The reality of the situation is that Pagano was waiting for a new assistant chancellor of Equity and Inclusion to take their position, as there is currently an interim director while a new one is selected by the university administra­tion. If Chancellor Pagano hesitated, it was to include that person’s input, and to avoid the appearance of overreach by the current administration — which could bring further suspicion or friction from ASUWT.

The donation of these large office spaces by the university administration — that day, during the protest — seems contrived and rushed in an attempt to avoid further controversy. ASUWT, while completely in their rights to dis­cuss the delay of the Center’s transition and their lack of input on the issue, made the unnecessary act to publicly protest. This exposed an over-dramatic if not desperate desire for action — and strained their relationship with univer­sity administrators in the process.

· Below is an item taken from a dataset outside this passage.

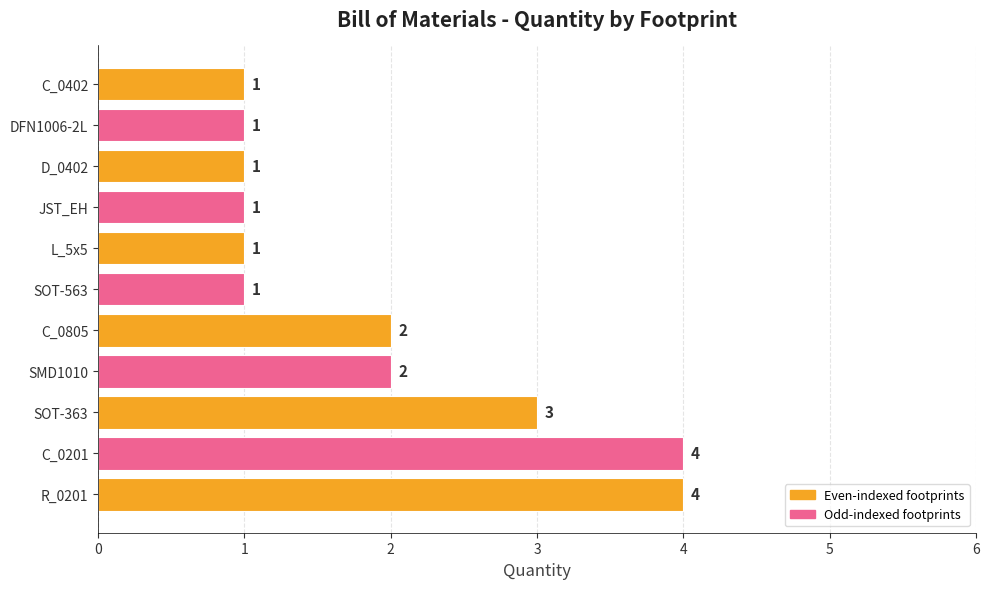

Reading bottom to top, transcribe all the data shown in this chart.

4	4	3	2	2	1	1	1	1	1	1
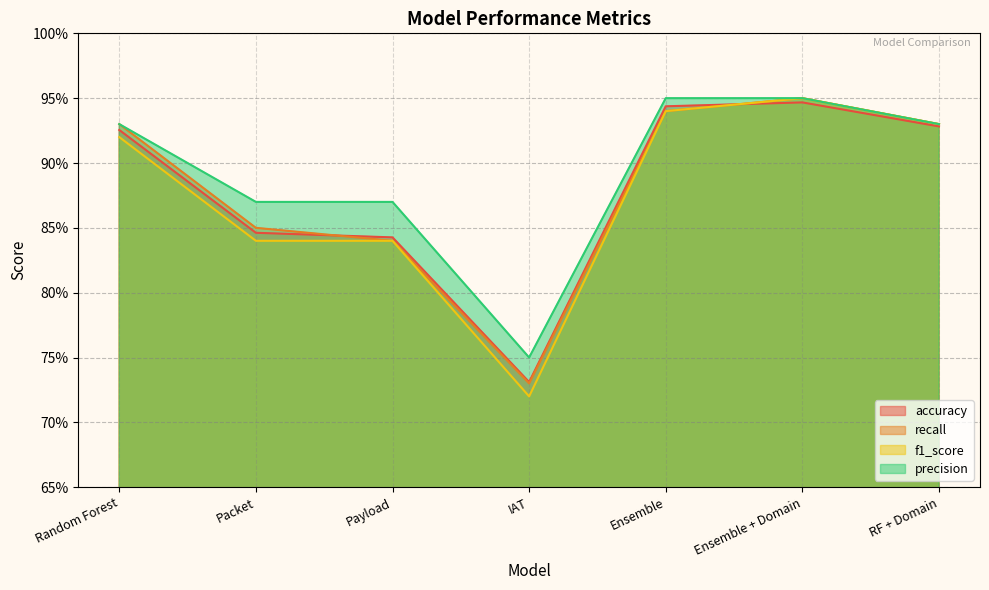

True or false: accuracy and precision cross at least once.

False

The other spaces being more stra­tegically located in buildings with al­ready existing office infrastructure. However, ASUWT seems attracted to the large undeveloped spaces of the library. It would make for a symbolic gesture by the university — a larger location for the Center appears to gauge the university’s interest in creating a space that values the equity and inclu­sion of its students.

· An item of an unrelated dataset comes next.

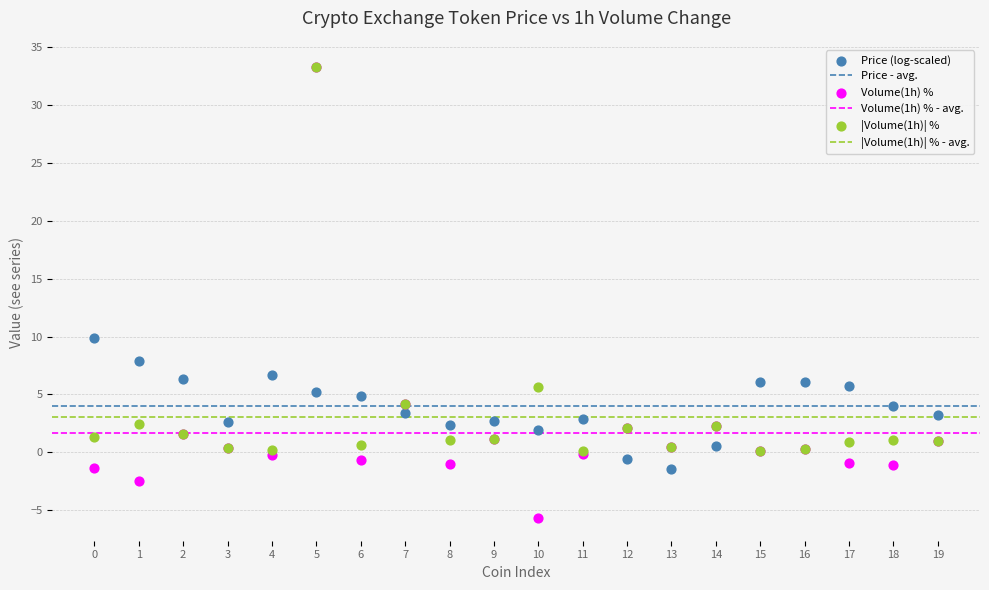

Across all series, what Y value is closest to 13?

9.9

While an understandable action, the protest by the ASUWT seemed rushed and created an atmosphere of separation with regards to the relationship between it and the university administration. Furthermore, if Pagano had made the decision to move the Center to the li­brary without the input of a new assis­tant chancellor, the decision would seem rushed and lack input from the very organ that is the center of this campus-wide conversation. Someone or some­thing has to provide a compromise for this transition to go smoothly.

The current offices of the Center for Equity and Inclusion are smaller than what they should be, and they deserve a relocation to an office that will suit their needs better. I completely agree with the ASUWT that a new office should have been designated before this became a public issue. ASUWT should have also had some significant input before the decision was made.

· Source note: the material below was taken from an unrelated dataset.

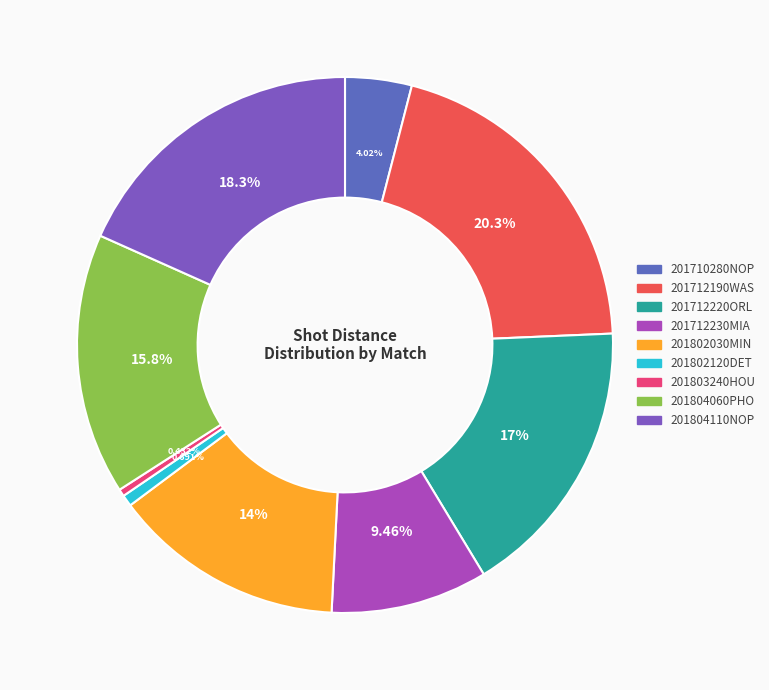

To the nearest percent, what portion does 201802030MIN represent?

14%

But the method by which the admin­istration’s attention was caught — a public protest — created a tense atmo­sphere between ASUWT and the cam­pus administration, and left Chancellor Pagano little option to debate or decline immediate action over the issue. The protest was created to force a response rather than consider any other options — something that any student govern­ment should steer clear from. Not to mention, the use of coarse language towards Chancellor Pagano and other members of the campus administration was unjust and made the actions taken by the ASUWT appear hostile. It repre­sents a high-handed overreaction which only corrodes the legitimacy of the ASUWT and their ability to play well with the campus administration.